Eden's Outcasts
- Author: John Matteson
- Language: English
- Subject: Louisa May Alcott
- Genre: Biography
- Publisher: W. W. Norton
- Publication date: 2007
- Publication place: United States

= Eden's Outcasts =

2007 biography by John Matteson of Louisa May Alcott

Eden's Outcasts: The Story of Louisa May Alcott and Her Father is a 2007 biography by John Matteson of Louisa May Alcott, best known as the author of Little Women, and her father, Amos Bronson Alcott, an American transcendentalist philosopher and the founder of the Fruitlands utopian community. Eden's Outcasts won the 2008 Pulitzer Prize for Biography.

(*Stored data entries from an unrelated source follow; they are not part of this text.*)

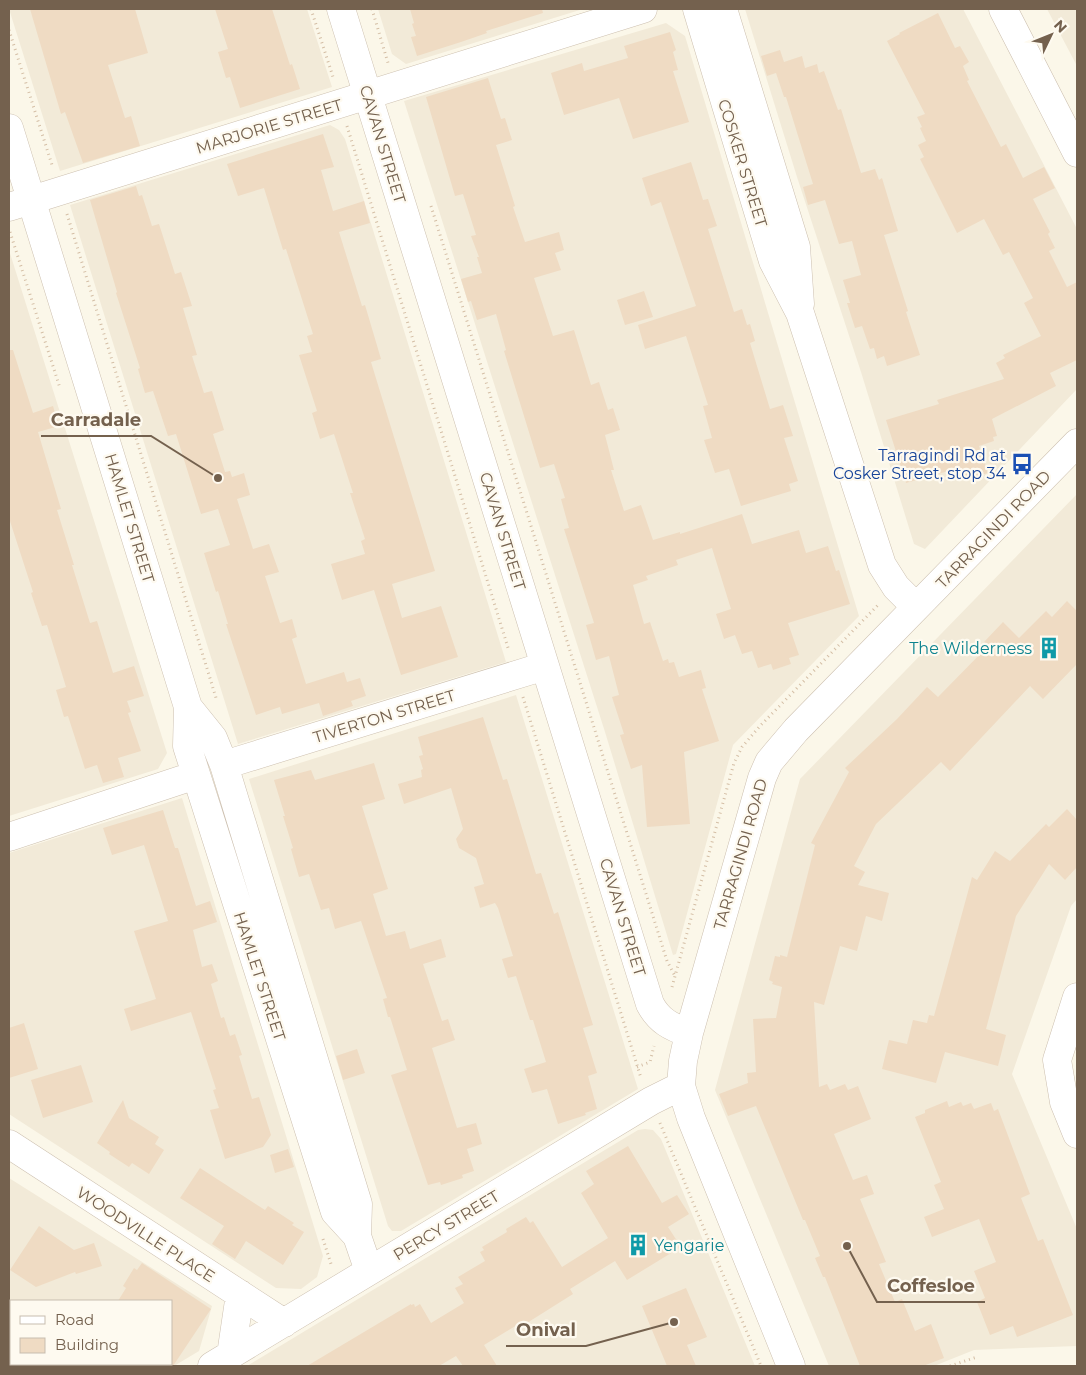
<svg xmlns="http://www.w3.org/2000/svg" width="1086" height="1375" viewBox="0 0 1086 1375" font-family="Montserrat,sans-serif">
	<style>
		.residential { fill: #f2ead8; fill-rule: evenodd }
		.building { fill: #efdbc3 }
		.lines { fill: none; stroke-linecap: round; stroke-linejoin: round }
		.minor-casing { stroke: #cdc0b0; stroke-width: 29 }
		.path { stroke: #d4bea5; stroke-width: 3; stroke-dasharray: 1 4; stroke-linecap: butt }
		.minor { stroke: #fff; stroke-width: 28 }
		.labels { text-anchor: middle; stroke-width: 4.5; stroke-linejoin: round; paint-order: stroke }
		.street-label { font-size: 16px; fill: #74614e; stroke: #fefaf0 }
		.transit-label { font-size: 16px; fill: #164399; stroke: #fefaf0; text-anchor: end }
		.culture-label { font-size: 16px; fill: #0d838f; stroke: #fefaf0; text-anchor: end }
		.leader { fill: none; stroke: #74614e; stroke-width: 2 }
		.callout-dot { fill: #74614e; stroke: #fefaf0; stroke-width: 2 }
		.callout-label { font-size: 18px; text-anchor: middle; font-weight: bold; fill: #74614e; stroke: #fefaf0; stroke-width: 4.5; stroke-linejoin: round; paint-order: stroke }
	</style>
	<rect width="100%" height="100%" fill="#fbf7e9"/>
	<!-- residential -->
	<path class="residential" d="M9,9H307L332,87L60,171Z
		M378,9H583L406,64L392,54Z
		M745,9H963L1077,229V389L925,549L914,544L861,372L797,177Z
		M1047,9H1077V66Z
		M666,23L685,36L859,616L733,745L676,954L673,955L605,732L404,101Z
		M330,125L339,130L345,139L506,662L238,744L70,205Z
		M9,250L167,753L158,769L9,816Z
		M1077,494V899L1071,906L1012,1074L1077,1229V1346L974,1350L934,1366H829L715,1090L800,779Z
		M516,695L638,1089L401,1231H392L388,1226L249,779Z
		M182,798L323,1256L317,1277L301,1289L276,1288L9,1114V853Z
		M645,1129L653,1130L661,1139L755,1366H247L638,1130Z
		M9,1178L212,1306L199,1351L174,1366H9ZM11,1301H171V1364H11Z"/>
	<!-- building -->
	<path class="building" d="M30,9H135L148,53L108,65L125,118L131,116L140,146L83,163L65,112L61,114Z
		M215,9H272L290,65L292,64L300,89L240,108L230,77L226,78L218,52L228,49Z
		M410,9H542L543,13L486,31L487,33L461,42L417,56L411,37L416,36L412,24L414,23Z
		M938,13L955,48L960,46L969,62L963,66L969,80L967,81L1001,147L1006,144L1023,178L1044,167L1055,188L1033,199L1050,232L1048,234L1055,248L1049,251L1067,287L1077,282V360L1050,373L1056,386L992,419L997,436L993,437L994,441L979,446L988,473L963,480L959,468L906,483L886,420L939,404L937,400L1004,379L996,363L1005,358L1003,355L1041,336L1024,303L1033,298L1009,252L1003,255L984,219L957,233L920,159L924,157L918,145L926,141L920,128L922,127L917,117L925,114L887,41L900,34L899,33Z
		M670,32L676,50L673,52L678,70L673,71L689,122L633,139L619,98L564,115L551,73L582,63L584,71L628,58L624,46Z
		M780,50L784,62L802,56L805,68L817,64L819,73L824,71L838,110L841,109L861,173L875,169L879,180L882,178L898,231L884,235L908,311L906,312L920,355L887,366L884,356L877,359L874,348L870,349L862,326L855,328L847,303H850L843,280L861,275L852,241L839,244L825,200L808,205L803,187L813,184L786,97H784L776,73L767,76L761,56Z
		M488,78L501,119L505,118L512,140L496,145L515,206L513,207L525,242L559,232L564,250L555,253L561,270L534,278L553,336L574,330L591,385L599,382L608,410L613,408L620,430L605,435L614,470H611L624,511L641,505L653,540L680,532V534L742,514L752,544L799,530L806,553L828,546L836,571L839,570L850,604L788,623L799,655L789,658L791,664L773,670L771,664L758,668L752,651L742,654L735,635L724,639L716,614L731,609L712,548L676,560L678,565L646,576L648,580L633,585L644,624L650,622L663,661L668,659L669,663L674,662L679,677L701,670L706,688L702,689L719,741L684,752L690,824L647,827L642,765L631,769L620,735L624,734L612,697L619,695L609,656L596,660L586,625L594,623L564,529L569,528L561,499L565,498L554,464L540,468L504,351L506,350L496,314L477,320L471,301L468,302L461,279L482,273L477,257H479L471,236L476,235L463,194L455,196L426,97Z
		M323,134L334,167L321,170L333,211L364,201L370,223L339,232L362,306L365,305L381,359L371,362L435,571L392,584L402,618L441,606L458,657L401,675L374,590L342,600L331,564L365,554L361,541L365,539L350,493H353L334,434L320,439L312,413L317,411L299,355L312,352L307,336L313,334L286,249L283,250L264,188L238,196L227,164Z
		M691,162L703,200L708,199L717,226L708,229L734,312L742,309L747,325L750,324L755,341L750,343L770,409L783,405L793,436L784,438L798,481L789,484L791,491L741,506L729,469L715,473L704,440L712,438L703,406L708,405L686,336L645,349L638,325L696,306L661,202L651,206L642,178Z
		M136,186L139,196L142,195L152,226L159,224L175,274L181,272L192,306L183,308L197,355L192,356L204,393L212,391L224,430L213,434L225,472L230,471L232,477L244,473L250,495L237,499L253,549L269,544L279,572L265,576L280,623L292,619L297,637L292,639L306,684L344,672L347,682L360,678L366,696L351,701L353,706L323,716L319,703L282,714L280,707L256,715L226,624H228L218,591L216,592L204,553L230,545L218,509L201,514L176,434L168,436L153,391L145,393L138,369L140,368L116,293L117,292L90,200Z
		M644,291L653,317L625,325L617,300Z
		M9,350H13L33,413L53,406L59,426L38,432L61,509L57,510L74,565H72L90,623L97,621L113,673L134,666L144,696L127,701L131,712L128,713L141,751L118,758L124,777L103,783L97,765L85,769L68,716L64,717L56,690L66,687L47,625L42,626L31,593L33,592L9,518Z
		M1067,601L1077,611V664L1043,699L1030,686L950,771L941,762L876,824L854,866L865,872L858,885L889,893L882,921L866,916L857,951L840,946L824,1005L814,1002L819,1087L827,1084L830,1090L845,1084L848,1090L858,1086L871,1119L834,1134L853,1180L867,1175L874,1194L860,1199L886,1262L879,1264L895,1302L902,1299L915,1331L931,1324L944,1358L923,1366H860L825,1277H823L815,1258L820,1256L805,1220H803L756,1106L728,1116L719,1094L748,1083L747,1073L756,1072L753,1019L776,1018L782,987L772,984L773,982L769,980L775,956L780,957V955L787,957L815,845L811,843L849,772L845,768L897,719L927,687L938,697L988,646L984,642L1003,622L1019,638L1046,611L1052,617Z
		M483,717L503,780L507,779L536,874L541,873L554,914L558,912L593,1025L583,1028L597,1073L588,1076L597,1109L585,1113L586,1115L558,1124L547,1089L532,1093L524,1069L546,1062L533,1020H530L516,976L508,978L502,959L513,956L498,908L495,903L480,908L474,887L484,884L476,858L459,848L456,839L463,829L451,788L404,804L398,784L422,777L421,770L423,769L419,756L423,755L418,737Z
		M374,763L385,799L362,806L388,889L373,894L386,936L405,931L410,949L441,939L446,957L423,964L442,1021L448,1019L455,1040L432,1048L457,1128L476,1123L482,1144L467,1149L474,1171L462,1175L463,1178L441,1185L440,1182L428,1185L391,1075L407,1070L390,1017H388L383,999L387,998L361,921L335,929L329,908L321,910L309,874L299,877L291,849L293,848L283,816H285L274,780L311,770L315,780Z
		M1067,809L1077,820V867L1065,880L1049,864L1016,916L986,1029L1006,1035L998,1066L945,1052L936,1083L882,1069L889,1040L907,1044L913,1020L927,1023L929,1015L934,1016L972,877L977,880L995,851L1010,861L1046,824L1049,827Z
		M163,810L175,848H178L196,906L210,901L217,922L193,930L202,967L212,964L218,981L211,984L221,1018L224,1017L230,1036L235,1034L242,1055L239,1056L252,1099L259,1097L271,1135L263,1147L225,1159L210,1110L219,1108L213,1090L216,1089L191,1012L131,1031L124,1009L156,999L134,931L168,921L144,845L112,855L103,828Z
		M24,1023L38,1069L9,1078V1028Z
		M357,1049L365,1073L343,1080L336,1056Z
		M81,1065L93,1102L43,1118L31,1080Z
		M123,1100L129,1118L159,1137L155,1144L164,1150L149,1174L132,1163L129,1167L109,1154L110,1152L97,1143Z
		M947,1101L949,1107L961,1102L963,1106L971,1103L974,1109L991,1103L994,1111L998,1109L1030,1194L1021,1198L1038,1241L1043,1239L1073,1315L1017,1337L1013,1326L990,1335L977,1302L985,1298L974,1271L996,1262L979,1219L932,1237L924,1217L944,1209L934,1185L941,1182L915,1117L925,1113V1110Z
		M628,1146L662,1203L677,1195L689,1214L668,1227L681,1247L627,1280L615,1261L570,1289L573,1294L519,1328L517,1325L484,1345L497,1366H463L456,1356L439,1366H307L411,1304V1305L414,1304L415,1307L420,1304L431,1323L464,1303L455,1288L463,1284L458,1277L485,1261L480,1252L484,1250L482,1247L507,1232L506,1229L526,1217L530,1223L533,1221L562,1267L608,1238L581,1193L594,1184L586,1171Z
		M288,1149L294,1167L275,1173L270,1155Z
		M200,1168L265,1210L268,1206L294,1223L292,1225L304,1232L283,1265L246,1241L235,1259L212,1244L224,1226L180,1198Z
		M39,1226L74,1250L94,1243L102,1266L76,1274L75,1272L36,1287L10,1270Z
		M142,1263L211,1309L173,1366H171V1301H118L126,1288L123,1286L134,1268L137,1270Z
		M686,1288L707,1337L687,1345L696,1366H667L642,1306Z"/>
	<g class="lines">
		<!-- minor casing -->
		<g class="minor-casing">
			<path id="minor" d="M341,9L650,1004C659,1021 671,1027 689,1033
				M697,9L773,261L800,313L882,565L896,587L916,607
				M723,9L796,247L800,304
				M1003,9L1077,153
				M9,128L188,707L187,746L335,1212L357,1236
				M9,207L643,9
				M188,707L213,738L224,765L358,1204L357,1236L369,1271
				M224,765L545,666
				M9,837L196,775
				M1077,997L1057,1060L1064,1102L1077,1134
				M9,1144L284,1323
				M231,1355L240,1294
				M212,1366L651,1101L681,1086
				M791,1366L691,1118L681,1086L683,1061L689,1033L762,778L769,762L796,730L1077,443"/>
		</g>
		<!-- path -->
		<path class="path" d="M311,9L334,80
			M372,9L388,63
			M9,30L53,168
			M347,126L509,651
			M431,206L667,961L675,976
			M67,214L217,701
			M10,232L60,388
			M523,697L641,1078
			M672,987L734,763L742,747L760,726L879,604
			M637,1067L650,1062L654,1046
			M660,1123L761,1366
			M323,1239L331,1264
			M950,1366L977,1357"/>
		<!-- minor -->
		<use href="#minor" class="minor"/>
	</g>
	<!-- icons -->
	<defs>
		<g id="bus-bare" transform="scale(1.725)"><path d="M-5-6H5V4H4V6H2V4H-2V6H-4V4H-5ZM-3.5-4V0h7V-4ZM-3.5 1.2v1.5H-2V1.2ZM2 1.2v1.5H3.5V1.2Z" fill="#1a4fb4" stroke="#fefaf0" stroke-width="2.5" paint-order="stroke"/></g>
		<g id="building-bare" transform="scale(1.725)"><path d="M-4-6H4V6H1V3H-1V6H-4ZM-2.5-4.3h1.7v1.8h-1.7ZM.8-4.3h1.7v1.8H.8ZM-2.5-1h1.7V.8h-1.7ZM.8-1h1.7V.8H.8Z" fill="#0f9aa8" stroke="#fefaf0" stroke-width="2.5" paint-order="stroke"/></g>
	</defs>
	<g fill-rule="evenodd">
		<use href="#bus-bare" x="1022" y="464"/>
		<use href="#building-bare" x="1049" y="648"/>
		<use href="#building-bare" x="638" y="1245"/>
	</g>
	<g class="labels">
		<!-- street labels -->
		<g class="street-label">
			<text transform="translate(269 126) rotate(-17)" y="6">MARJORIE STREET</text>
			<text transform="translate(383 144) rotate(73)" y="6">CAVAN STREET</text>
			<text transform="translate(743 163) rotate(73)" y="6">COSKER STREET</text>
			<text transform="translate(130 518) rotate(73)" y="6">HAMLET STREET</text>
			<text transform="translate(993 529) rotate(-46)" y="6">TARRAGINDI ROAD</text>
			<text transform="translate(503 531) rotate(73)" y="6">CAVAN STREET</text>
			<text transform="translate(384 716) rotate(-17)" y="6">TIVERTON STREET</text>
			<text transform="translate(740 854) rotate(-74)" y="6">TARRAGINDI ROAD</text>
			<text transform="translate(623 917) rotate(73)" y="6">CAVAN STREET</text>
			<text transform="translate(260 976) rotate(72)" y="6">HAMLET STREET</text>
			<text transform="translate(446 1225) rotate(-31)" y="6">PERCY STREET</text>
			<text transform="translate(146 1234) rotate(33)" y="6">WOODVILLE PLACE</text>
		</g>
		<!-- transit labels -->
		<g class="transit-label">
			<text x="1006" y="461">Tarragindi Rd at<tspan x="1006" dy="18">Cosker Street, stop 34</tspan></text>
		</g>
		<!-- culture labels -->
		<g class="culture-label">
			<text x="1032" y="654">The Wilderness</text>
			<text x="654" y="1251" text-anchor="start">Yengarie</text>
		</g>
	</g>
	<!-- callouts -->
	<path class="leader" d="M218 478L151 436H41M847 1246L877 1302H985M674 1322L586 1346H506"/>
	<g class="callout-dot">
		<circle cx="218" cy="478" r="5"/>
		<circle cx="847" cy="1246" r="5"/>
		<circle cx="674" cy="1322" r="5"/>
	</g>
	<g class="callout-label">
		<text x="96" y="426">Carradale</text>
		<text x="931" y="1292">Coffesloe</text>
		<text x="546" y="1336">Onival</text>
	</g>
	<!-- border -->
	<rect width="1086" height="1375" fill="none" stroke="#74614e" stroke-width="20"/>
	<!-- legend -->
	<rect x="10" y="1300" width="162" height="65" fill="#fefaf0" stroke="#c7bdaf"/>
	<rect x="20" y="1316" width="25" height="8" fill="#ffffff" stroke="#c7bdaf"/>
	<text x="55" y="1325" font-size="15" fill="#74614e">Road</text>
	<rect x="20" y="1338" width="25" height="15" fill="#efdbc3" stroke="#c7bdaf"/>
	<text x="55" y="1350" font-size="15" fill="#74614e">Building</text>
	<!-- north arrow -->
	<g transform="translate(1051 35) rotate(47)" stroke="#fefaf0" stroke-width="4" paint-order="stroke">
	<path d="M0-4L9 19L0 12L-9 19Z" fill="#74614e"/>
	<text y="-8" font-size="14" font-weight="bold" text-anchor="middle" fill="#74614e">N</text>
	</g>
</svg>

Matteson, a professor of English at John Jay College of Criminal Justice in New York City, was inspired to write the book by his relationship with his real-life daughter, who, according to the book's acknowledgments, did "more than anyone else" to help him understand the Alcotts. Eden's Outcasts is noteworthy for its sympathetic treatment of Bronson, a figure who has been frequently discounted and even ridiculed by scholars of the Transcendental era, and for its suggestion that both Bronson and Louisa suffered from some form of bipolar disorder. Eden's Outcasts is only the second dual biography ever to have been awarded the Pulitzer Prize for Biography or Autobiography, the first having been Eleanor and Franklin by Joseph P. Lash.